Recorded data
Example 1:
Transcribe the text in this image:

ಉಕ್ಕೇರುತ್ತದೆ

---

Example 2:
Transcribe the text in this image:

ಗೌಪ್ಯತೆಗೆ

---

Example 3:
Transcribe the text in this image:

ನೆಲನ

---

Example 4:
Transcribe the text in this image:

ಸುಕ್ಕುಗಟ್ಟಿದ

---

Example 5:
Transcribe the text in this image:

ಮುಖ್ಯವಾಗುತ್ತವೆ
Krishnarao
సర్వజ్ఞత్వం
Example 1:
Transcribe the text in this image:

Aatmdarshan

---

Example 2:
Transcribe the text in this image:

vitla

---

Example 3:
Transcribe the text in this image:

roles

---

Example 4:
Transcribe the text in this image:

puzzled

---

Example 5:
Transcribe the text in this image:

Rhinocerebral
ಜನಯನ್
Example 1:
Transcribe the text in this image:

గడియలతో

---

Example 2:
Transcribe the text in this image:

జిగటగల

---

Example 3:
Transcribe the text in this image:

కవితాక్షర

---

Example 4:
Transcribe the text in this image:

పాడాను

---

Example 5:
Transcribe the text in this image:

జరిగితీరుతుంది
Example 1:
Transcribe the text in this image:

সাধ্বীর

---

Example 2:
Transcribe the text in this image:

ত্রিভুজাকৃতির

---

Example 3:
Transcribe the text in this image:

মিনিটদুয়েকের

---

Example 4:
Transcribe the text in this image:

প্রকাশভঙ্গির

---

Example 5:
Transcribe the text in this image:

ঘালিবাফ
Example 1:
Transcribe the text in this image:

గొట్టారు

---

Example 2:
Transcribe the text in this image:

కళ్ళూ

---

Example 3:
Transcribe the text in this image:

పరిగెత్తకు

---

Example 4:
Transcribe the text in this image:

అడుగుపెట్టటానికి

- _Activity_
Output every record above exactly as it was given.

- _Output of the exercise_
Example 1:
Transcribe the text in this image:

ಉಕ್ಕೇರುತ್ತದೆ

---

Example 2:
Transcribe the text in this image:

ಗೌಪ್ಯತೆಗೆ

---

Example 3:
Transcribe the text in this image:

ನೆಲನ

---

Example 4:
Transcribe the text in this image:

ಸುಕ್ಕುಗಟ್ಟಿದ

---

Example 5:
Transcribe the text in this image:

ಮುಖ್ಯವಾಗುತ್ತವೆ
Krishnarao
సర్వజ్ఞత్వం
Example 1:
Transcribe the text in this image:

Aatmdarshan

---

Example 2:
Transcribe the text in this image:

vitla

---

Example 3:
Transcribe the text in this image:

roles

---

Example 4:
Transcribe the text in this image:

puzzled

---

Example 5:
Transcribe the text in this image:

Rhinocerebral
ಜನಯನ್
Example 1:
Transcribe the text in this image:

గడియలతో

---

Example 2:
Transcribe the text in this image:

జిగటగల

---

Example 3:
Transcribe the text in this image:

కవితాక్షర

---

Example 4:
Transcribe the text in this image:

పాడాను

---

Example 5:
Transcribe the text in this image:

జరిగితీరుతుంది
Example 1:
Transcribe the text in this image:

সাধ্বীর

---

Example 2:
Transcribe the text in this image:

ত্রিভুজাকৃতির

---

Example 3:
Transcribe the text in this image:

মিনিটদুয়েকের

---

Example 4:
Transcribe the text in this image:

প্রকাশভঙ্গির

---

Example 5:
Transcribe the text in this image:

ঘালিবাফ
Example 1:
Transcribe the text in this image:

గొట్టారు

---

Example 2:
Transcribe the text in this image:

కళ్ళూ

---

Example 3:
Transcribe the text in this image:

పరిగెత్తకు

---

Example 4:
Transcribe the text in this image:

అడుగుపెట్టటానికి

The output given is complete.